Traditional drug and device research aims to show whether a drug or device has a some positive effect, and doesn’t kill or hurt any more people than not using it. Comparative effectiveness research (CER), in contrast, compares the drug or device with all alternatives, to find out whether is works better than the alternatives, kills or maims fewer people than the alternatives, and/or does its wonderful stuff cheaper than the alternatives. Makes sense. It’s what we need for sophisticated medical shopping.

According to the Pacific Research Institute recently, because of “Comparative Effectiveness Research” (CER) “under conservative assumptions, R&D investment in new and improved pharmaceuticals and devices and equipment would be reduced by about $10 billion per year over the period 2014 through 2025, or about 10-12 percent. This reduction in the advance of medical technology would impose an expected loss of about 5 million life-years annually, with a conservative economic value of $500 billion, an amount substantially greater than the entire U.S. market for pharmaceuticals and devices and equipment.” [Study available here.]

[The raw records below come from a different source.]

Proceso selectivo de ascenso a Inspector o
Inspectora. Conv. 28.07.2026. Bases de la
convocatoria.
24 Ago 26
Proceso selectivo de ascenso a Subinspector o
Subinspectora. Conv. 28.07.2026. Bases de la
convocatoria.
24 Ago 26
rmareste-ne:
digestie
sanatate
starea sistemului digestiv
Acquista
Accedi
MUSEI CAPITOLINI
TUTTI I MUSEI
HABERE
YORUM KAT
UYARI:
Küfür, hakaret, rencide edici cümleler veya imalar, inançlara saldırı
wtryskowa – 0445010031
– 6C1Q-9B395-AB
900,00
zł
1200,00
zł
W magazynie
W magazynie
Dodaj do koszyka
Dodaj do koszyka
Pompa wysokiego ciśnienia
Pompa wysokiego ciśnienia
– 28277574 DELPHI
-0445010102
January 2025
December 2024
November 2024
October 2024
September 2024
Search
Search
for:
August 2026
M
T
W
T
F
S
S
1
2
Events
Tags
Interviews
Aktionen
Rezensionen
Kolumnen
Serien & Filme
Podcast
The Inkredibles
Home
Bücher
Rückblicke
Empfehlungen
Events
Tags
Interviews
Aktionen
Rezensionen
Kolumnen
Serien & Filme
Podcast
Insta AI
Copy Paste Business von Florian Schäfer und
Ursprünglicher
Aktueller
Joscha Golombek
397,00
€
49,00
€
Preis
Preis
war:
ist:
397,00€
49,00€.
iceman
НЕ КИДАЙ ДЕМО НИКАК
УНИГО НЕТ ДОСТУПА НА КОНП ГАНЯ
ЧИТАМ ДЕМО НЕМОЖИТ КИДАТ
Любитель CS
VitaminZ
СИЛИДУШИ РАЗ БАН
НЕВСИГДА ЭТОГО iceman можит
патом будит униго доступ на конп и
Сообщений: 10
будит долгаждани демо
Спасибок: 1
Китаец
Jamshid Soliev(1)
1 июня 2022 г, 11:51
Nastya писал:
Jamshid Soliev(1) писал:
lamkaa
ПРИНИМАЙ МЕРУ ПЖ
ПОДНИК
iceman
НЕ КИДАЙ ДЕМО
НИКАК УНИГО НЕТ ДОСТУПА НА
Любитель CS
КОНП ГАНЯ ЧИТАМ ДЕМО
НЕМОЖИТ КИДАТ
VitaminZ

I haven’t read the study. I don’t need to, since it is so obviously true, if we just make certain assumptions, such as:

  • Every dime spent on R&D for drugs and devices is wisely spent, on advances that will save and improve lives.
  • Every dime spent on finding out whether those drugs and devices actually work as advertised, and don’t actually kill people, and do it better or cheaper than other drugs and devices, is a dime wasted. CER just slows down legitimate, helpful research.
  • Experience does not show us any examples of wasteful or unnecessary drugs or devices. Those multiple peer-reviewed research papers showing that we waste hundreds of billions of dollars every year on useless complex back surgeries, the 22% of  implanted defibrillators that are unnecessary, tens of millions of unnecessary scans, coronary stents put in people with stable heart disease and no heart pain, the heartburn surgeries that work no better than over-the-counter drugs—those studies are all false, wrong, some kind of mumbo-jumbo that we can safely ignore.

If we just make those few simple assumptions, the study has a valid point. If we don’t accept those assumptions, we have to wonder about the mental state, motivations, and personal finances of someone who would cook up such an obvious bit of flim-flam.